## Document passage

******************************

I have been battling a cold or a flu or something that I am probably going to head to Urgent Care for after work today, so I haven’t been able to get this up as fast as I’d like to, but I did  go to Fan Fest on Saturday. Wanted to go back Sunday, but got to hang out at home flat on my back watching TV all day as I’d lost my voice from the day before.

I got up early and met Daniel and his mother at Safeco Field around 9, while battling a bit of a sciatica flareup that has since disappeared, for the most part (thankfully; I am not a fan of using a cane). For season ticketholders, they have an early entry and a bit of a continental-style breakfast upstairs with some croissants, donuts and muffins, bananas, and all the coffee, water, and juice you can drink. We had a sit at one of the tables, chatted about our personal itineraries for the day (mine is usually to walk around the main concourse and then settle in for Dugout Dialogue), talked to other fans, and took it all in. screen-shot-2017-02-01-at-4-07-15-am

After we’d had enough of everything upstairs, we wandered around the 100 deck, checking out the Mariners Care merchandise (I wound up getting a signed Casper Wells ball later on in the day) and game-used gear, and generally enjoying the lack of crowds before the main event at 11AM. I took a moment to snap the view from around section 130 or so…


I don’t remember if they’ve had this in previous years, but there was a case with a whole bunch of bobbleheads in it. Not all of them, but it looked like some of the more “special occasion” types from anniversaries or milestones during the team’s history.


I never got a Moose bobble; they seem to have been issued before my time by a few years. Now that I look at that case again, maybe it is all of them?

******************************

## Job 1
In the post about Fan Fest, why did the writer spend Sunday at home instead of going back? Answer in one to three sentences.
The records have no connection to the text.

## Provided data
******************************

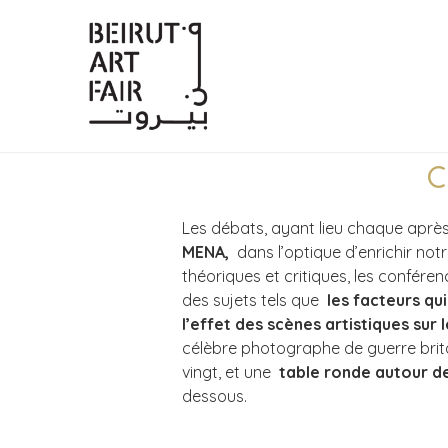
C
Les débats, ayant lieu chaque aprè
MENA,
dans l’optique d’enrichir not
théoriques et critiques, les confére
des sujets tels que
les facteurs qui
l’effet des scènes artistiques sur
célèbre photographe de guerre bri
vingt, et une
table ronde autour de 
dessous.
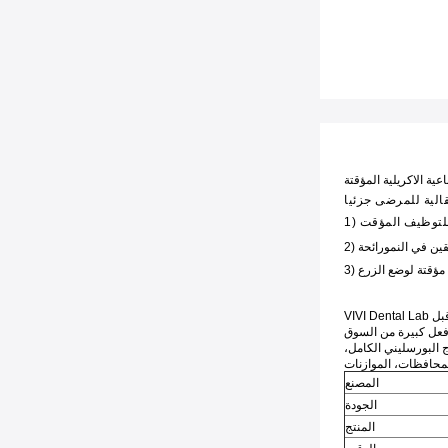
عية الاكريلية المؤقتة
) للتوظيف المؤقت
هقين في النمو
رائحة
3) مؤقتة لوضع الزرع
VIVI Dental Lab هو مختبر معتمد من قبل FDA و CE في شنتشن ، الصين. ويوفر مجموعة كاملة من أعمال الأسنان للعملاء من مختلف البلدان.لقد كان شريكًا مستقرًا للعملاء من أوروبا
 البورسليني الكامل،
المصنع
الجودة
المنتج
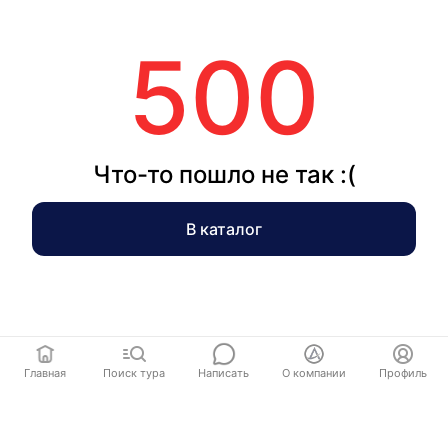
500
Что-то пошло не так :(
В каталог
Главная
Поиск тура
Написать
О компании
Профиль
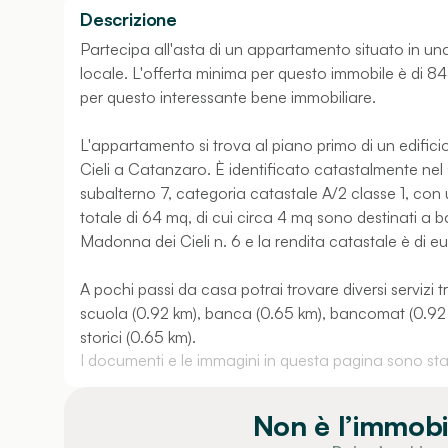
Descrizione
Partecipa all'asta di un appartamento situato in una
locale. L'offerta minima per questo immobile è di 84
per questo interessante bene immobiliare.
L'appartamento si trova al piano primo di un edific
Cieli a Catanzaro. È identificato catastalmente nel
subalterno 7, categoria catastale A/2 classe 1, con 
totale di 64 mq, di cui circa 4 mq sono destinati a b
Madonna dei Cieli n. 6 e la rendita catastale è di eu
A pochi passi da casa potrai trovare diversi servizi t
scuola (0.92 km), banca (0.65 km), bancomat (0.92 k
storici (0.65 km).
I documenti e le immagini in questa pagina sono stati
Non è l’immobi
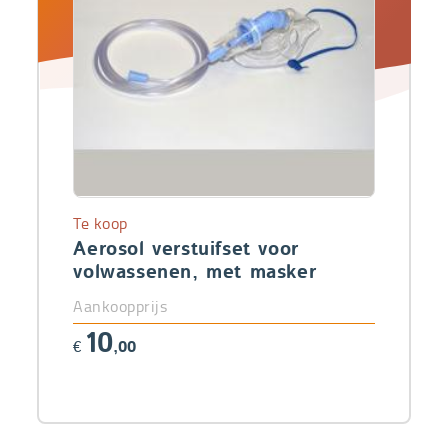
Te koop
Aerosol verstuifset voor
volwassenen, met masker
Aankoopprijs
10
€
,00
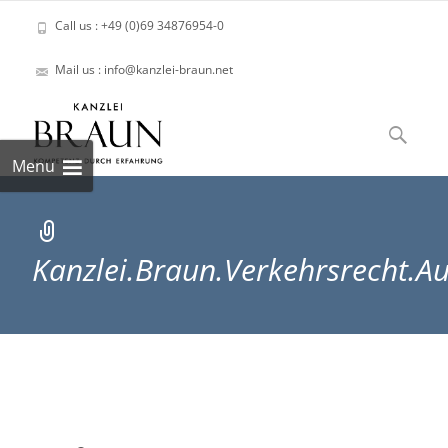
Call us : +49 (0)69 34876954-0
Mail us : info@kanzlei-braun.net
Skip
to
Suchen
content
nach:
Menu
Kanzlei.Braun.Verkehrsrecht.A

******************************

## Job 2
Filter the records and copy out every line that contains the word "catastale".

## Your solution 1
The writer had lost their voice from the day before, so they spent Sunday at home flat on their back watching TV instead of returning to Fan Fest.

## Your solution 2
subalterno 7, categoria catastale A/2 classe 1, con 
Madonna dei Cieli n. 6 e la rendita catastale è di eu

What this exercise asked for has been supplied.